In 2:5, 8 the author declares, “You have been saved by grace.” Here the Greek use of a passive, perfect periphrastic participle bears comment. The use of the passive voice underscores how we are totally passive when it comes to being saved. God’s grace has accomplished our salvific reality. The use of the perfect tense and periphrastic participle emphasizes the duration of our being saved. It was accomplished in the past and remains our reality into the coming ages as the ongoing demonstration of the immeasurable riches of divine grace (verse 7).

This reinforces the sheer enormity of God’s mercy, love, grace, and kindness which has brought about such an altered state of existence for Christians. Likewise it also reminds Christians of the stark difference between their ongoing state of salvation and the state of non-Christians who remain dead in their trespasses and under the devil.

2:8-10 elucidates the surpassing riches of God’s grace by making two interrelated points. First, the radical change we have experienced is a pure gift of God’s grace. In verses 8-9 the Greek utilizes emphatically negative parallel phrases (best translated as “not from us” and “not from works”) to drive home the point that our transformation is in no way the result of our activity. Even the reference to faith in 2:8 as the means by which God’s grace has saved us is to be understood not as an action which stems from our own volition but as that component of grace which empowers our faith response.

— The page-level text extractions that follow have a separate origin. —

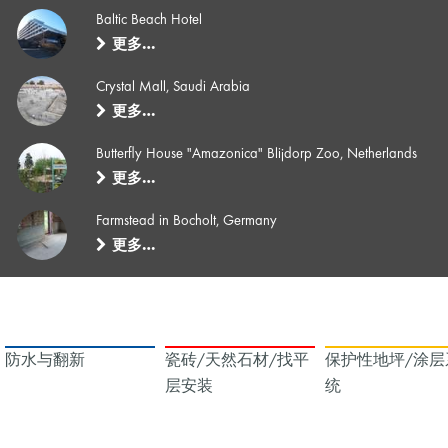
Baltic Beach Hotel
更多…
Crystal Mall, Saudi Arabia
更多…
Butterfly House "Amazonica" Blijdorp Zoo, Netherlands
更多…
Farmstead in Bocholt, Germany
更多…
防水与翻新
瓷砖/天然石材/找平
保护性地坪/涂层
层安装
统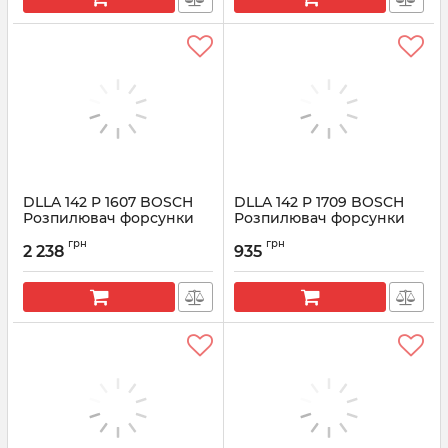
DLLA 142 P 1607 BOSCH
DLLA 142 P 1709 BOSCH
Розпилювач форсунки
Розпилювач форсунки
CR 0433171981
CR 0433172047
грн
грн
2 238
935
Артикул:
0433171981
Артикул:
0433172047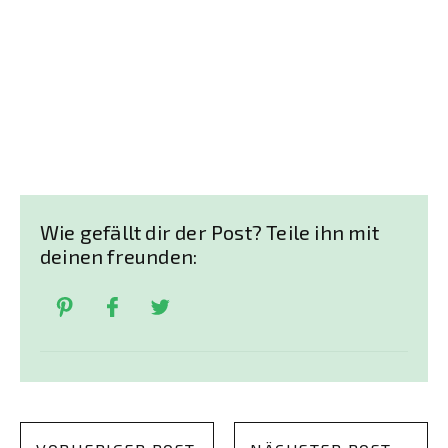
Wie gefällt dir der Post? Teile ihn mit
deinen freunden: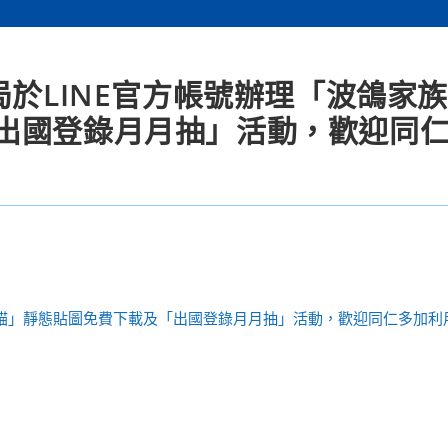
局於LINE官方帳號辦理「波鴿家族
出國登錄月月抽」活動，歡迎同
嘎貓」靜態貼圖免費下載及「出國登錄月月抽」活動，歡迎同仁多加利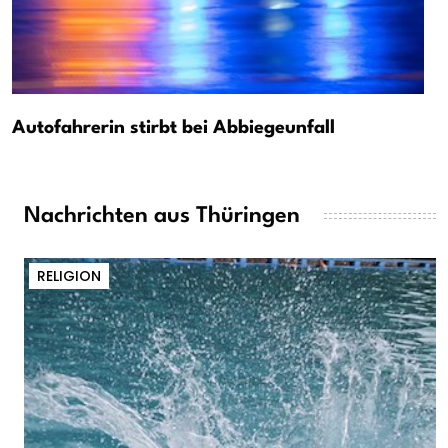
Autofahrerin stirbt bei Abbiegeunfall
Nachrichten aus Thüringen
RELIGION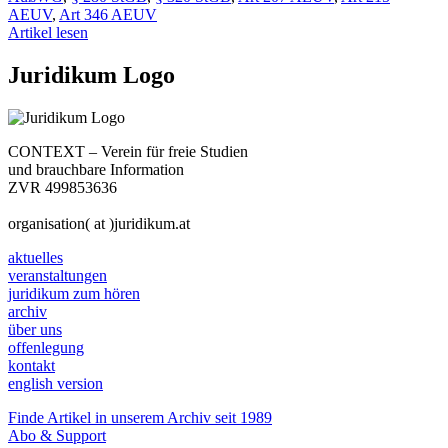
AEUV
,
Art 346 AEUV
Artikel lesen
Juridikum Logo
CONTEXT – Verein für freie Studien
und brauchbare Information
ZVR 499853636
organisation( at )juridikum.at
aktuelles
veranstaltungen
juridikum zum hören
archiv
über uns
offenlegung
kontakt
english version
Finde Artikel in unserem Archiv seit 1989
Abo & Support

Second, while the text emphasizes that our salvation is not from works, it also understands works to be an indispensible component of God’s grace. Because we were created in Christ Jesus (i.e., made alive and raised with Christ), we are God’s handiwork with the goal of good works (2:10a). These good works are so vital that God had prepared them ahead of time (2:10b), recalling the claims made in 1:4-5,11-12 about God’s actions and decisions being established before the world’s foundation.

Our works have not saved us, but they are part of the goal God had in mind in saving us. Hence good works are not simply the by-products of our conversion but were pre-planned and pre-prepared by God.

The Greek text closes with a direct contrast to our former life which is not as clear as it could be in most English translations. Just as we had formerly walked (peripateō) in our trespasses and sins (verse 2a), so now the purpose of God’s pre-planned activity is that we would walk (repeating the Greek word, peripate) in good works (verse 10b). Thus our reality and conduct, our being and doing, are intricately and indelibly intertwined, both in our former existence of being dead in trespasses and in our ongoing existence of being made alive with Christ.


1The overwhelming majority of Pauline scholars have concluded that the apostle Paul did not write this letter. Rather, it was most likely written by a disciple of Paul after his death as a sincere attempt to have Paul’s theology continue to speak to the life of the church. While utilizing many of Paul’s core theological concepts, the author of Ephesians has also crafted his/her own distinctive theological visions and claims.